# Exercise brief:
Repeat the records below verbatim, and do not copy their pictures.

# Stored data entries:
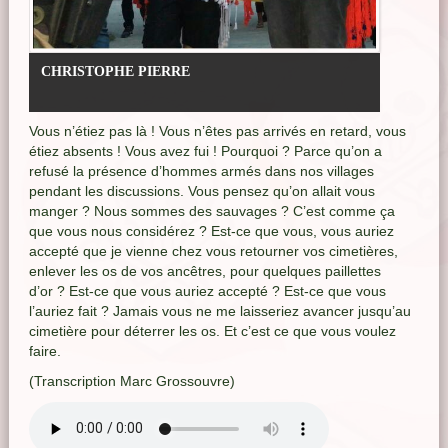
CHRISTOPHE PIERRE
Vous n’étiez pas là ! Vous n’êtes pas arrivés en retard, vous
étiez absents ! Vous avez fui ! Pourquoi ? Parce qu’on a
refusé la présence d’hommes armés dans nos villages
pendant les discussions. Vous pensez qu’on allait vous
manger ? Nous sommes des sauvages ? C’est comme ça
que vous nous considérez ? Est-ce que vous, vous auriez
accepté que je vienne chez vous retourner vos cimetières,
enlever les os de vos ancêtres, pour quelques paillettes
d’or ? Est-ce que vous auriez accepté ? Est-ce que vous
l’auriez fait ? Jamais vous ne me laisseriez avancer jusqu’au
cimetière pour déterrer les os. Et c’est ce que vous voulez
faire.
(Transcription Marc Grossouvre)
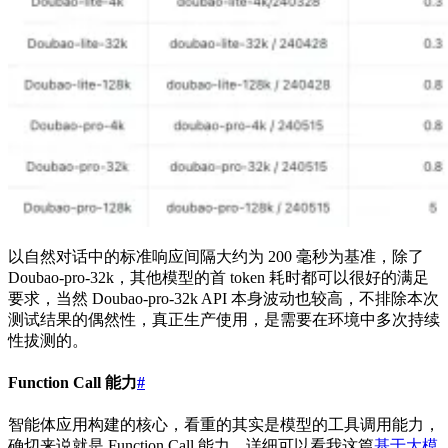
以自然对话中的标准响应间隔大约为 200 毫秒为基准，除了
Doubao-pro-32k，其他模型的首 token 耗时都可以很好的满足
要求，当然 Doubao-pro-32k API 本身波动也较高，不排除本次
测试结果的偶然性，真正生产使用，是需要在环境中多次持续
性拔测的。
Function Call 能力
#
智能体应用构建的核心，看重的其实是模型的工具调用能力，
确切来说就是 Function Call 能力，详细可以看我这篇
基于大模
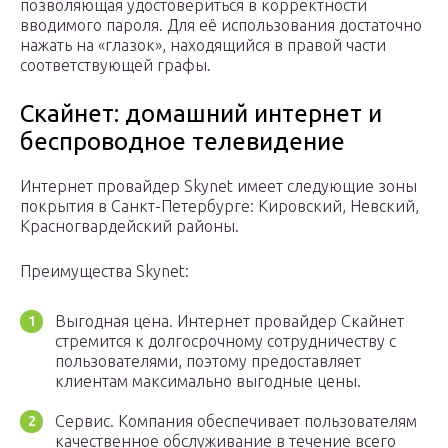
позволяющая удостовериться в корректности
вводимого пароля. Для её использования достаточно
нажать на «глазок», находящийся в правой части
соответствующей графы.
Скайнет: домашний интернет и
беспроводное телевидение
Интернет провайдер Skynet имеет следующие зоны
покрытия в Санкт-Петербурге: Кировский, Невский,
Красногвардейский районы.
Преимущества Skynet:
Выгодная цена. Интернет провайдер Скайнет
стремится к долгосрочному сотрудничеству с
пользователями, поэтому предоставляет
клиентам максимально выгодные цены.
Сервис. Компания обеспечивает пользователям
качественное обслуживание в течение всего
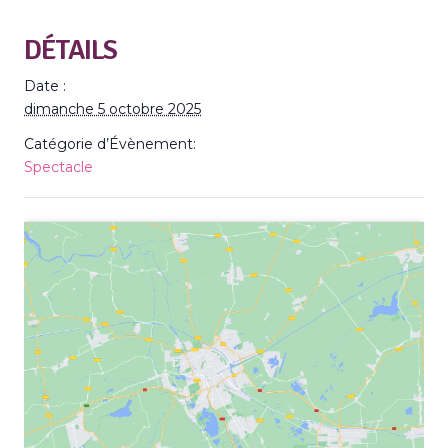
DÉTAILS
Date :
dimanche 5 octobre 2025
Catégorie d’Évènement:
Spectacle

# Written answer:
CHRISTOPHE PIERRE
Vous n’étiez pas là ! Vous n’êtes pas arrivés en retard, vous
étiez absents ! Vous avez fui ! Pourquoi ? Parce qu’on a
refusé la présence d’hommes armés dans nos villages
pendant les discussions. Vous pensez qu’on allait vous
manger ? Nous sommes des sauvages ? C’est comme ça
que vous nous considérez ? Est-ce que vous, vous auriez
accepté que je vienne chez vous retourner vos cimetières,
enlever les os de vos ancêtres, pour quelques paillettes
d’or ? Est-ce que vous auriez accepté ? Est-ce que vous
l’auriez fait ? Jamais vous ne me laisseriez avancer jusqu’au
cimetière pour déterrer les os. Et c’est ce que vous voulez
faire.
(Transcription Marc Grossouvre)
以自然对话中的标准响应间隔大约为 200 毫秒为基准，除了
Doubao-pro-32k，其他模型的首 token 耗时都可以很好的满足
要求，当然 Doubao-pro-32k API 本身波动也较高，不排除本次
测试结果的偶然性，真正生产使用，是需要在环境中多次持续
性拔测的。
Function Call 能力
#
智能体应用构建的核心，看重的其实是模型的工具调用能力，
确切来说就是 Function Call 能力，详细可以看我这篇
基于大模
позволяющая удостовериться в корректности
вводимого пароля. Для её использования достаточно
нажать на «глазок», находящийся в правой части
соответствующей графы.
Скайнет: домашний интернет и
беспроводное телевидение
Интернет провайдер Skynet имеет следующие зоны
покрытия в Санкт-Петербурге: Кировский, Невский,
Красногвардейский районы.
Преимущества Skynet:
Выгодная цена. Интернет провайдер Скайнет
стремится к долгосрочному сотрудничеству с
пользователями, поэтому предоставляет
клиентам максимально выгодные цены.
Сервис. Компания обеспечивает пользователям
качественное обслуживание в течение всего
DÉTAILS
Date :
dimanche 5 octobre 2025
Catégorie d’Évènement:
Spectacle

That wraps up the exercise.